Difference between revisions of "Standard Method"

The Standard Method is a technique developed by Tony Atkins which finds a solution to three large numbers rounds approximately 60% of the time.

Steps

The method involves working backwards, and as Carol Vorderman used to say: "cover the one you need to use last". That is the one (or possible more than one) number that takes you from the nearest multiple of 25 to the target. Of course it might also be the second nearest multiple of 25 or in extreme cases the third nearest multiple of 25. If the target divides by 25 then there is nothing to cover up. Often it is one or possibly two of the small numbers that you cover, or it may be two of the large ones which produce a small number when they divide into each other.

Then using the remaining small and large numbers get to that multiple of 25, which may involve going via another multiple of 25 then adding or subtracting to get to the required multiple.

Useful things to know are:

1. The bigs divided: 50 ÷ 25 = 2; 100 ÷ 50 = 2; 75 ÷ 25 = 3; 100 ÷ 25 = 4.
2. The 25, 50, 75, 100, 125, 150, 175 times tables up to 1050.
   • Quite common are 13 × 75 = 975; 7 × 125 or 5 × 175 = 875; or 8 × 125 = 1000.
   • Also useful is to subtract from the 25 and multiply by 50 (e.g. (25 − 6) × 50 = 950)
3. Shortcuts like: 25 squared is 625 (this is Tony's favourite sub-method). It can be made from 25 × (100 − 75); 25 × (75 − 50); 25 × 50 ÷ 2; 25 × 75 ÷ 3; 25 × 100 ÷ 4 and more extremely by (50 × 75) ÷ 6 or (50 × 100) ÷ 8.

Some worked examples from Tony's shows:

• 50 25 75 1 10 7 → 827 — save 50 ÷ 25 = 2; (10 + 1) × 75 = 825; add the 2.
• 100 25 50 9 7 9 → 577 — save 9 − 7 = 2 (not 100 ÷ 50 etc.); (50 + 25) × 9 = 675; 675 − 100 = 575; add the 2 (He didn't solve this one).
• 50 25 75 6 4 2 → 623 — save the 2; (75 − 50) × 25 = 625; subtract the 2.
• 50 100 25 9 4 4 → 252 — save 100 ÷ 50 = 2; 9 + 4 ÷ 4 = 10; 10 × 25 = 250; add the 2.
  • (This can also be done by 4 × 63 or 9 × 28, but he didn't solve this one either).

The two numbers games out of Tony's six that were not soluble with the Standard Method were:

• 100 75 50 5 6 4 → 878 (only one away possible — 879 by the Standard Method).
• 50 100 25 7 10 7 → 779 (two possible ways but neither by the Standard Method).

Other methods

Other ways of tackling 3 large when the Standard Method fails include:

1. Get Up There as Fast as Possible (e.g. (100 + 10) × 7 + 7 + 50 ÷ 25 = 779).
2. Use the multiplier to make the add on (e.g. (75 + 2 + 1) × 4 + 50 = 362 to make 350 + 12).

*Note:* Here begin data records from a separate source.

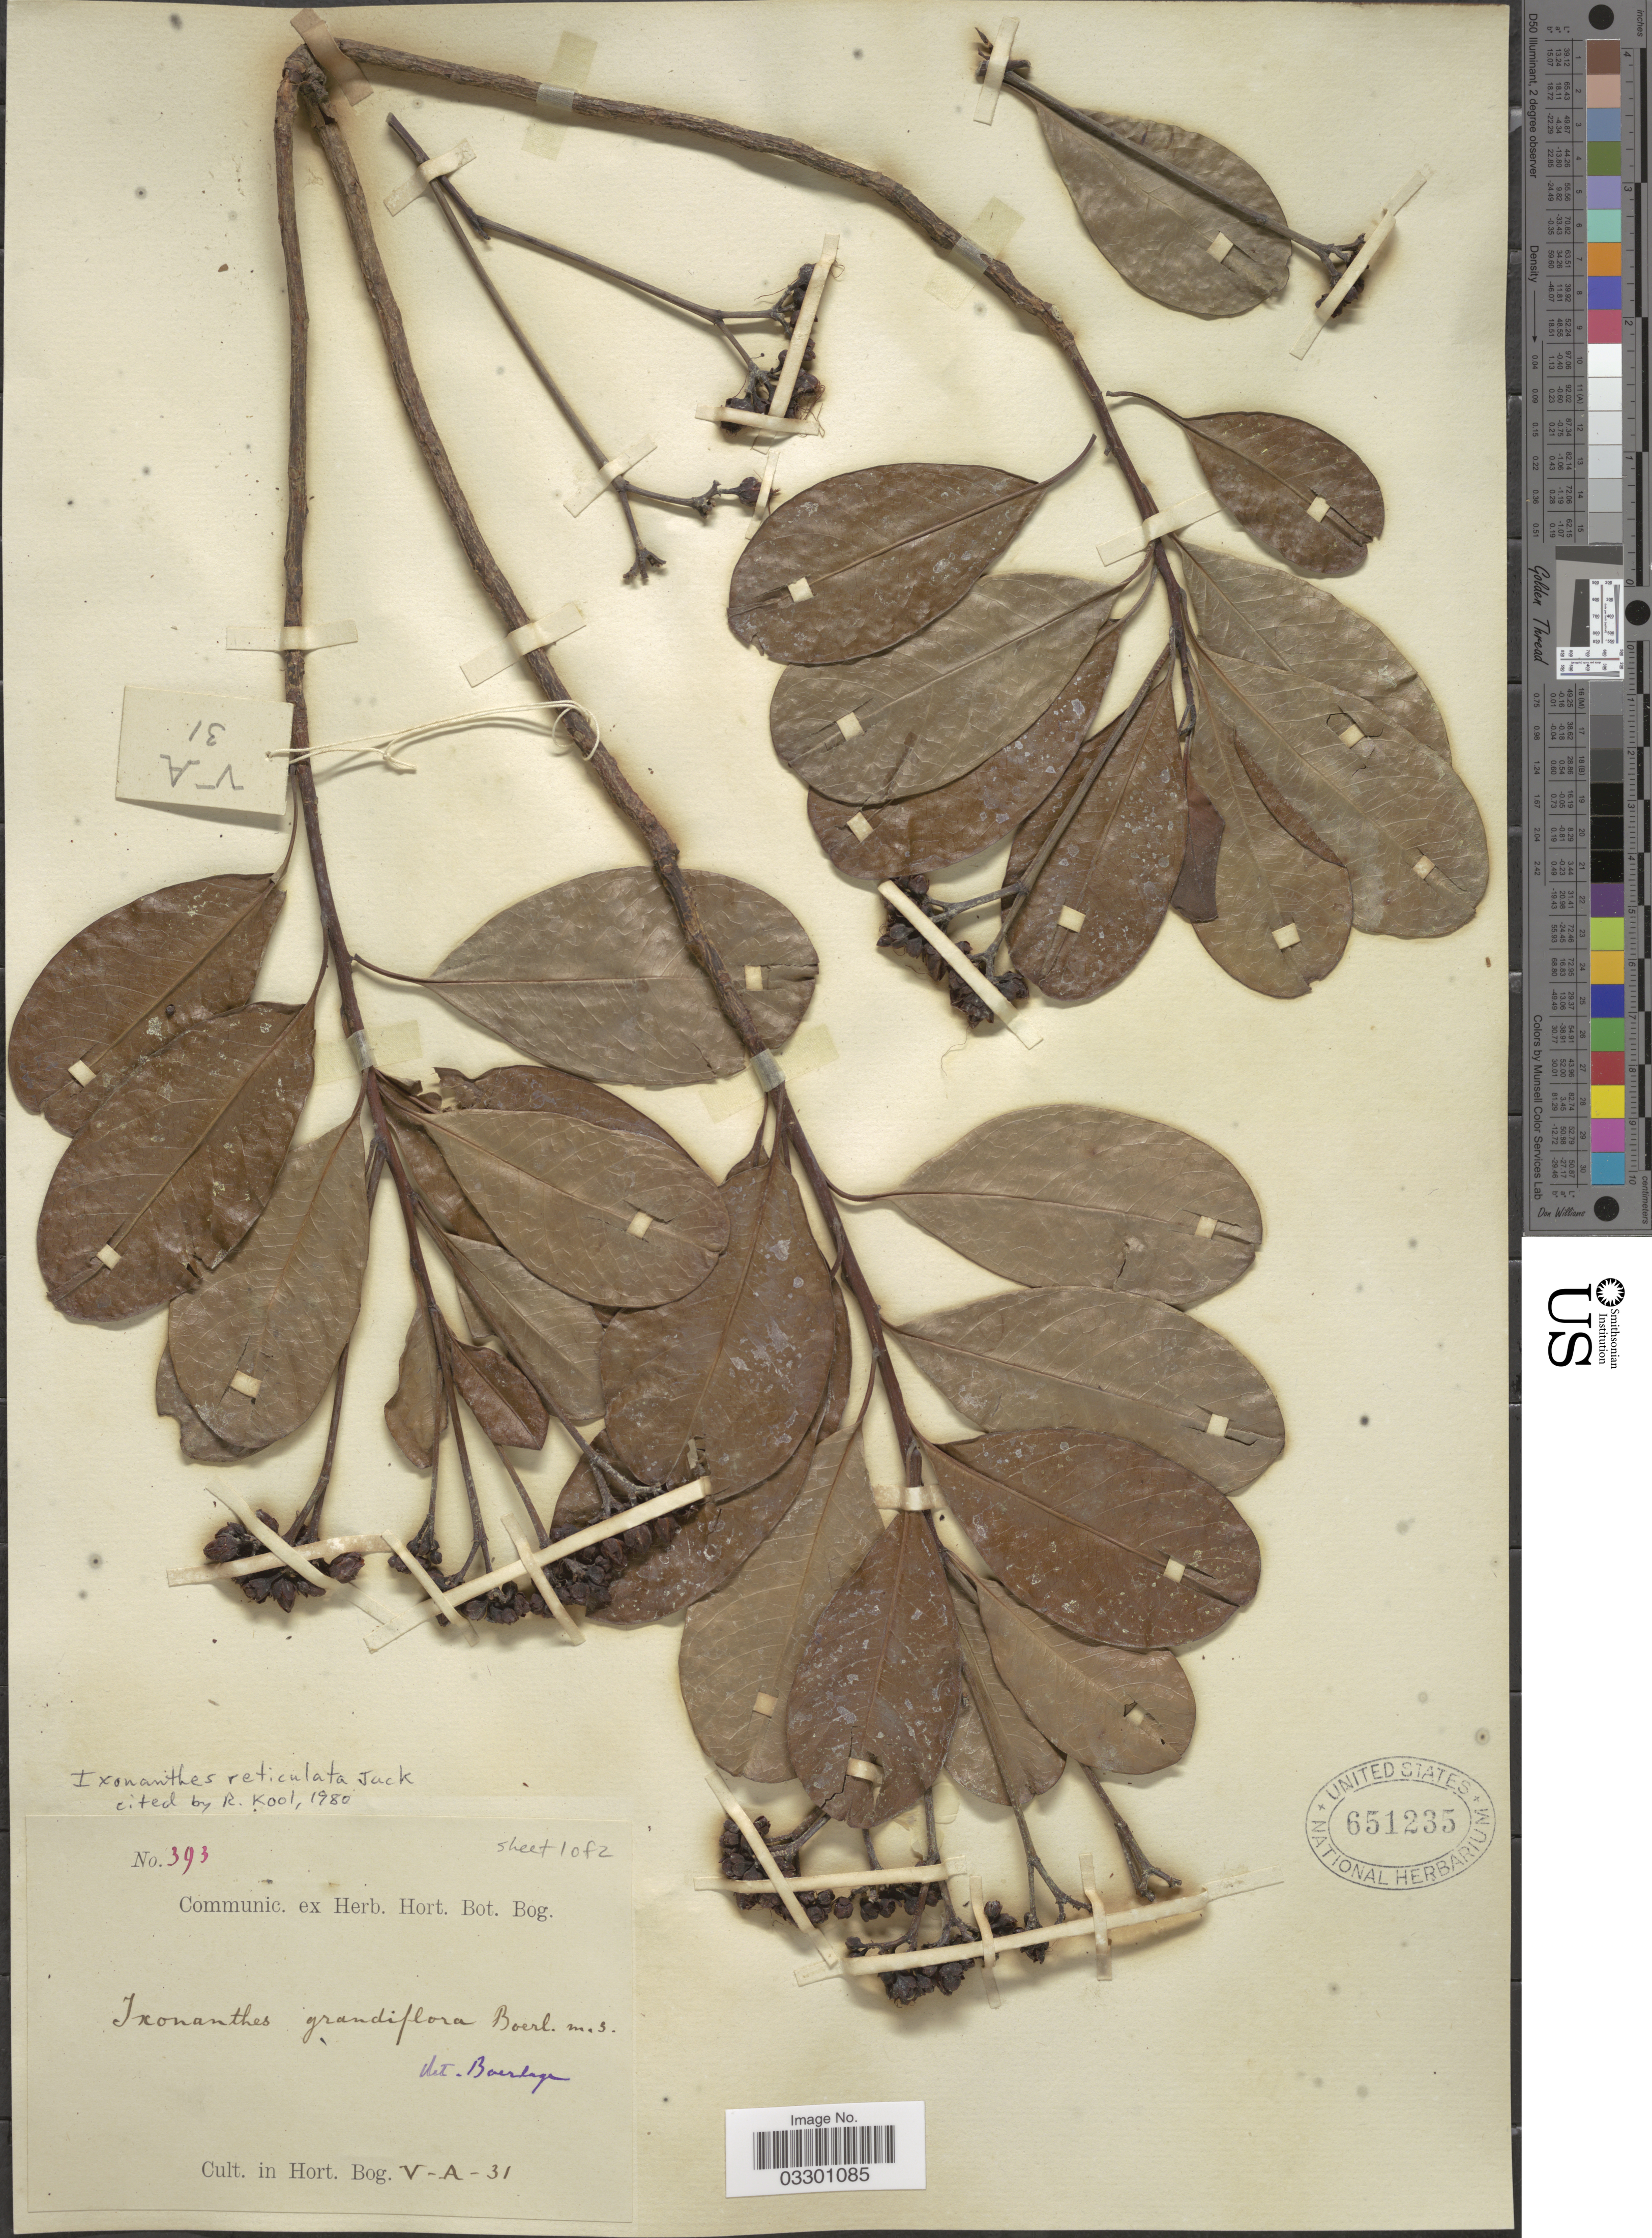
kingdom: Plantae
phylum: Tracheophyta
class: Magnoliopsida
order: Malpighiales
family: Ixonanthaceae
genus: Ixonanthes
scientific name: Ixonanthes reticulata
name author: Jack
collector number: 393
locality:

Using a 1 is often useful to add or subtract before multiplying.
3. Method of 937.5 (as in 4 large solves) (e.g. (25 × 75 + 1) ÷ 2 = 938 or (50 × 75 + 2) ÷ 4 = 938).
4. Factors (e.g. (25 − 6) × (75 − 50 − 6) = 361).
5. Multiply by 10, if you have 10 or 50 ÷ 5 etc., then add/subtract to the target.

Origin

The method was originally posted on an Apterous ticket.